BizTalk Server and GDPR Considerations: How to properly restrict access to SQL Server stored procedures
We all know that the WCF-SQL adapter enables BizTalk Server to perform composite operations on any SQL Server database. A composite operation can include any number of the following operations, and in any order:
- The Insert, Update and Delete operations on the tables and views
- Stored procedures that are surfaced as operations in the adapter
It can also execute Transact-SQL and CLR:
- Stored procedures in an SQL Server database
- Scalar and table-valued functions in an SQL Server database
- And so on
In resume operations at the Tables, Views, Procedures, Scalar Functions, and Table-Valued Functions, levels will be supported.
Stored Procedure permissions
I personally like to use Stored Procedures instead of directly accessing the tables which are available in the database.
Regarding the required access permission in SQL Server for BizTalk Server, to connect to a particular database to extract or store data, or in this case, be able to call stored procedures, what teams normally do is creating:
- A new SQL user with “db_owner” privileges
- Or they give “db_owner” privileges to the service account that is running the BizTalk Server host instance, for example, “BTSHostSrvs” (BizTalk Host Instance Account)
Why? Because this is simple and quick, and they don’t need to worry about lack of permissions or the proper permissions.
But sometimes these tables contain sensitive data or personal data, and nowadays with General Data Protection Regulation (GDPR) in the European Union (EU), this sometimes can be a backdoor for other possible problems. Teams need to start thinking in concepts like “Privacy by Design” and “Privacy by Default” for their solutions:
- “Privacy by Designs” holds that organizations need to consider privacy at the initial design stages and throughout the complete development process of new products, processes or services that involve processing personal data
- “Privacy by default” means that when a system or service includes choices for the individual on how much personal data he/she shares with others, the default settings should be the most privacy-friendly ones
So, companies should be more careful and more strict in:
- Who has access to what?
- Limit the number of persons that can access that information to the strictly essential persons
- Define a better access granularity and restrict access, once again, to the essential tasks
- A service account that consumes or store new data shouldn’t be a database owner or a sysadmin.
Secure Stored Procedure permissions
Of course, giving “sysadmin” or “db_owner” would solve all our problems but it goes against security best practices.

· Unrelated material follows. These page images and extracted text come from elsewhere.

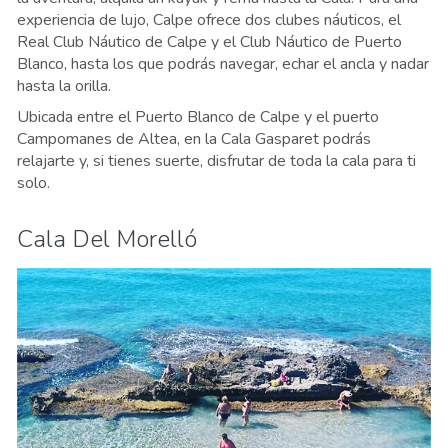
experiencia de lujo, Calpe ofrece dos clubes náuticos, el
Real Club Náutico de Calpe y el Club Náutico de Puerto
Blanco, hasta los que podrás navegar, echar el ancla y nadar
hasta la orilla.
Ubicada entre el Puerto Blanco de Calpe y el puerto
Campomanes de Altea, en la Cala Gasparet podrás
relajarte y, si tienes suerte, disfrutar de toda la cala para ti
solo.
Cala Del Morelló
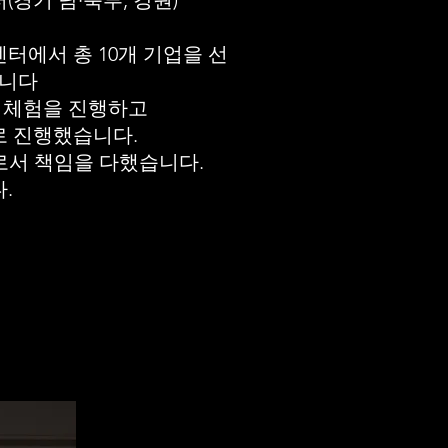
경기 남·북부, 강원)
터에서 총 10개 기업을 선
습니다
염색 체험을 진행하고
로 진행했습니다.
로서 책임을 다했습니다.
.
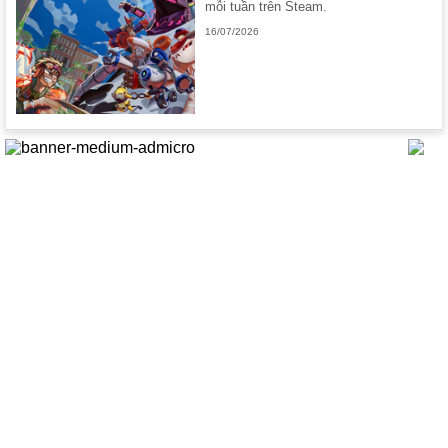
mỗi tuần trên Steam.
16/07/2026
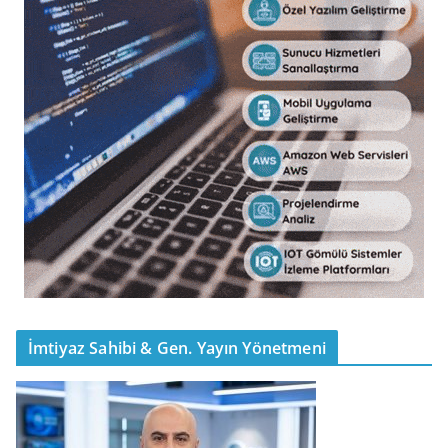
İmtiyaz Sahibi & Gen. Yayın Yönetmeni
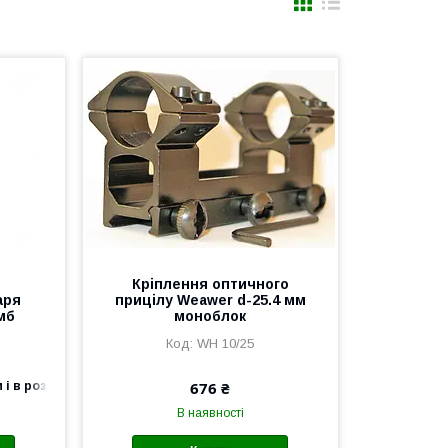
Кріплення оптичного
аря
прицілу Weawer d-25.4 мм
мб
моноблок
WH 10/25
676 ₴
 і в роздріб
В наявності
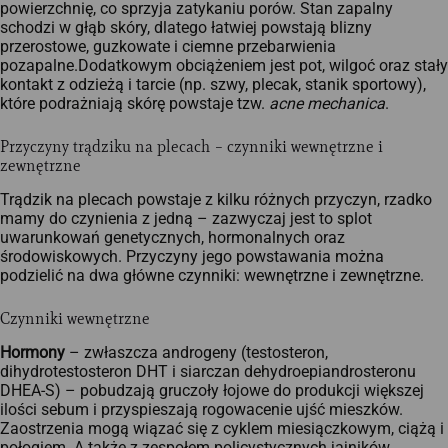
powierzchnię, co sprzyja zatykaniu porów. Stan zapalny
schodzi w głąb skóry, dlatego łatwiej powstają blizny
przerostowe, guzkowate i ciemne przebarwienia
pozapalne.Dodatkowym obciążeniem jest pot, wilgoć oraz stały
kontakt z odzieżą i tarcie (np. szwy, plecak, stanik sportowy),
które podrażniają skórę powstaje tzw.
acne mechanica
.
Przyczyny trądziku na plecach – czynniki wewnętrzne i
zewnętrzne
Trądzik na plecach powstaje z kilku różnych przyczyn, rzadko
mamy do czynienia z jedną – zazwyczaj jest to splot
uwarunkowań genetycznych, hormonalnych oraz
środowiskowych.​ Przyczyny jego powstawania można
podzielić na dwa główne czynniki: wewnętrzne i zewnętrzne.
Czynniki wewnętrzne
Hormony
– zwłaszcza androgeny (testosteron,
dihydrotestosteron DHT i siarczan dehydroepiandrosteronu
DHEA-S) – pobudzają gruczoły łojowe do produkcji większej
ilości sebum i przyspieszają rogowacenie ujść mieszków.
Zaostrzenia mogą wiązać się z cyklem miesiączkowym, ciążą i
połogiem. A także z zespołem policystycznych jajników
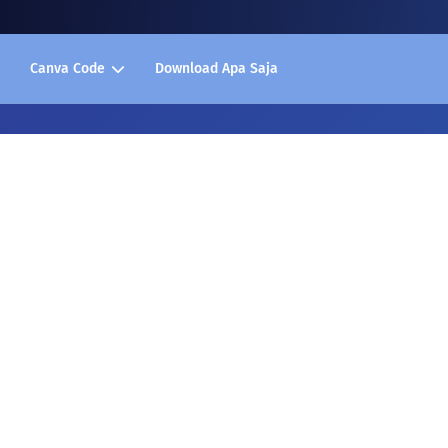
Canva Code
Download Apa Saja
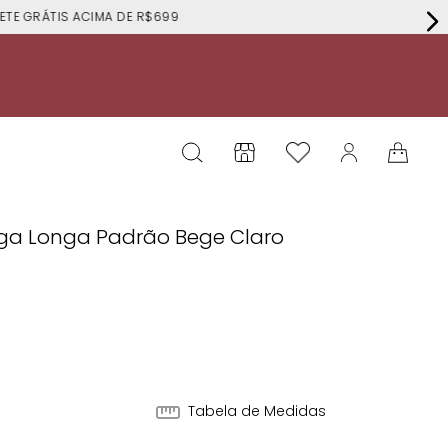
RÁTIS ACIMA DE R$699
nga Longa Padrão Bege Claro
Tabela de Medidas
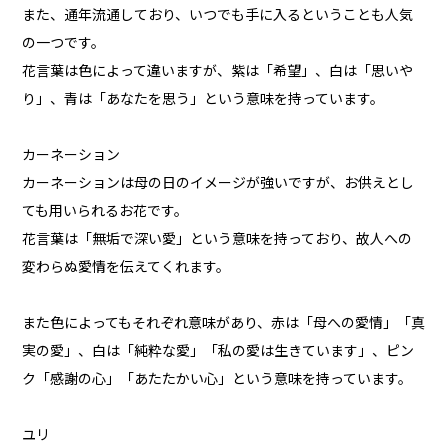
また、通年流通しており、いつでも手に入るということも人気
の一つです。
花言葉は色によって違いますが、紫は「希望」、白は「思いや
り」、青は「あなたを思う」という意味を持っています。
カーネーション
カーネーションは母の日のイメージが強いですが、お供えとし
ても用いられるお花です。
花言葉は「無垢で深い愛」という意味を持っており、故人への
変わらぬ愛情を伝えてくれます。
また色によってもそれぞれ意味があり、赤は「母への愛情」「真
実の愛」、白は「純粋な愛」「私の愛は生きています」、ピン
ク「感謝の心」「あたたかい心」という意味を持っています。
ユリ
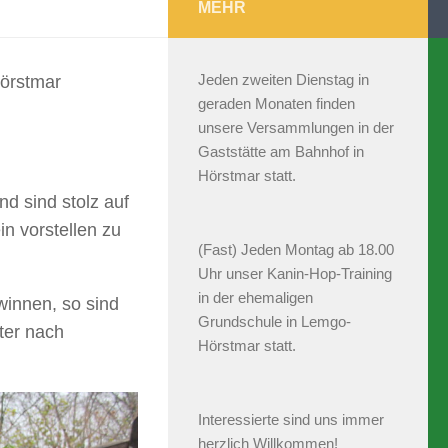
MEHR
Jeden zweiten Dienstag in
örstmar
geraden Monaten finden
unsere Versammlungen in der
Gaststätte am Bahnhof in
Hörstmar statt.
nd sind stolz auf
n vorstellen zu
(Fast) Jeden Montag ab 18.00
Uhr unser Kanin-Hop-Training
in der ehemaligen
innen, so sind
Grundschule in Lemgo-
ter nach
Hörstmar statt.
Interessierte sind uns immer
herzlich Willkommen!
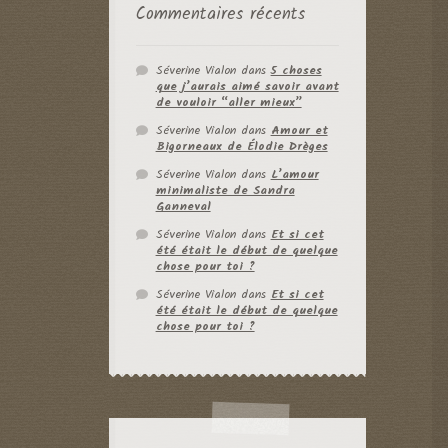
Commentaires récents
Séverine Vialon
dans
5 choses
que j’aurais aimé savoir avant
de vouloir “aller mieux”
Séverine Vialon
dans
Amour et
Bigorneaux de Élodie Drèges
Séverine Vialon
dans
L’amour
minimaliste de Sandra
Ganneval
Séverine Vialon
dans
Et si cet
été était le début de quelque
chose pour toi ?
Séverine Vialon
dans
Et si cet
été était le début de quelque
chose pour toi ?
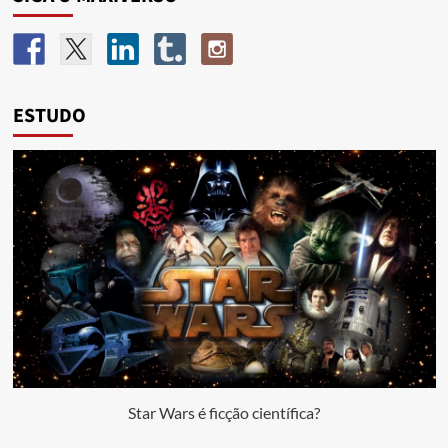
ESTUDO
Star Wars é ficção científica?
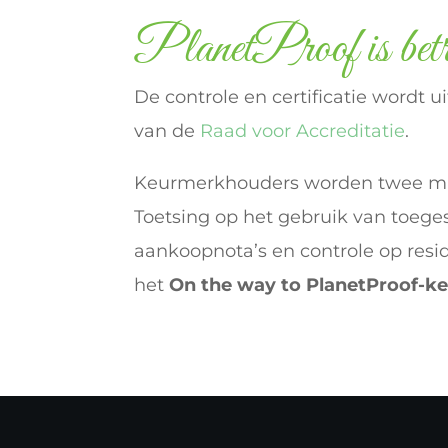
PlanetProof is bet
De controle en certificatie wordt 
van de
Raad voor Accreditatie
.
Keurmerkhouders worden twee maal 
Toetsing op het gebruik van toeg
aankoopnota’s en controle op res
het
On the way to PlanetProof-k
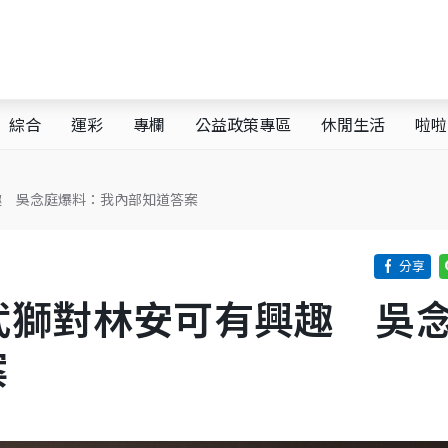
綜合
運彩
專欄
公益政策專區
休閒生活
啦啦
趣 吳念庭爆料：我內部知道答案
武獅對林安可有興趣 吳
案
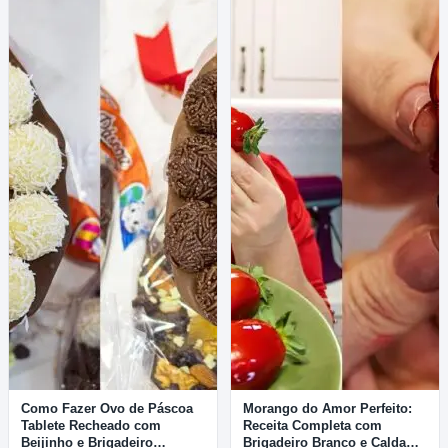
Como Fazer Ovo de Páscoa
Morango do Amor Perfeito:
Tablete Recheado com
Receita Completa com
Beijinho e Brigadeiro
Brigadeiro Branco e Calda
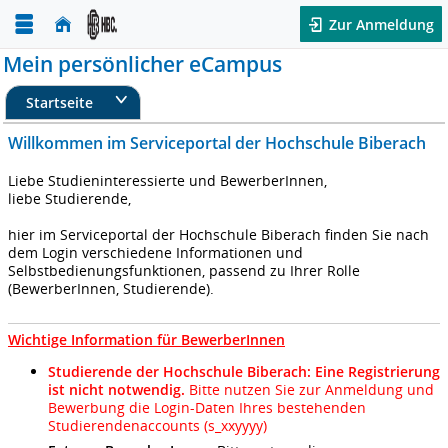
Zur Anmeldung
Mein persönlicher eCampus
Startseite
Willkommen im Serviceportal der Hochschule Biberach
Liebe Studieninteressierte und BewerberInnen,
liebe Studierende,
hier im Serviceportal der Hochschule Biberach finden Sie nach
dem Login verschiedene Informationen und
Selbstbedienungsfunktionen, passend zu Ihrer Rolle
(BewerberInnen, Studierende).
Wichtige Information für BewerberInnen
Studierende der Hochschule Biberach:
E
i
ne Registrierung
ist nicht notwendig.
Bitte nutzen Sie zur Anmeldung und
Bewerbung die Login-Daten Ihres bestehenden
Studierendenaccounts (s_xxyyyy)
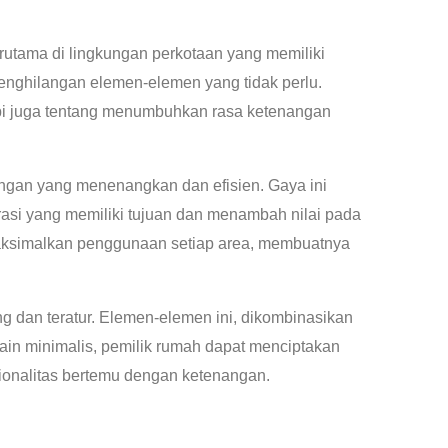
utama di lingkungan perkotaan yang memiliki
penghilangan elemen-elemen yang tidak perlu.
etapi juga tentang menumbuhkan rasa ketenangan
ungan yang menenangkan dan efisien. Gaya ini
rasi yang memiliki tujuan dan menambah nilai pada
emaksimalkan penggunaan setiap area, membuatnya
ng dan teratur. Elemen-elemen ini, dikombinasikan
in minimalis, pemilik rumah dapat menciptakan
sionalitas bertemu dengan ketenangan.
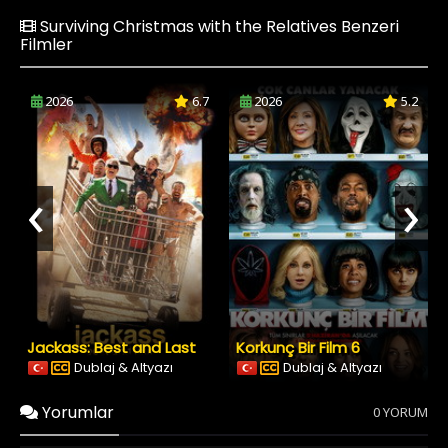
Surviving Christmas with the Relatives Benzeri
Filmler
2026
6.7
2026
5.2
‹
›
Jackass: Best and Last
Korkunç Bir Film 6
Dublaj & Altyazı
Dublaj & Altyazı
Yorumlar
0 YORUM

One way, or -personally- the best way, for you to properly define a better access granularity and restrict access to the essential tasks or in other words, the essential stored procedures, is to create a new server role, for that particular database, in SQL Server. Follow below steps to create such a server role:
- Open SQL Server Management Studio and connect to your SQL server
- In the Object Explorer, access to your database and expand it
- Expand the Security folder
- Right-click the “Database Roles” folder and select “New Database Role…”
- In the “New Database Role” window
- On the “Role name” property, on the General page, enter a name for the new database role, for example, “db_spexecution”
- At the Securables page, under Securables, click the “Search” button
- On “Add Objects” window, select “Specific objects…” and click “OK”
- On “Select Objects” windows, click “Object Types…” and then select “Stored Procedures”
- After selecting the object type, click “Browse…” and from the “Browser for Objects” window, select the stored procedures you want to invoke(only the one that you need)
- Click “Ok” and again “OK” to return to the main “New Database Role” window
- The last step, on the Securables page, is to give Execute permissions “Grant” and “Grant with”
- Finally, on the General tab, add the service account that is running the host instance to the Role Members for that role
- Click “OK” to finish
It gives you more work, that is for sure, but now you will have a properly access granularity defined, with the minimum rights defined for the actually necessary tasks. Nothing more, nothing less… as things should be.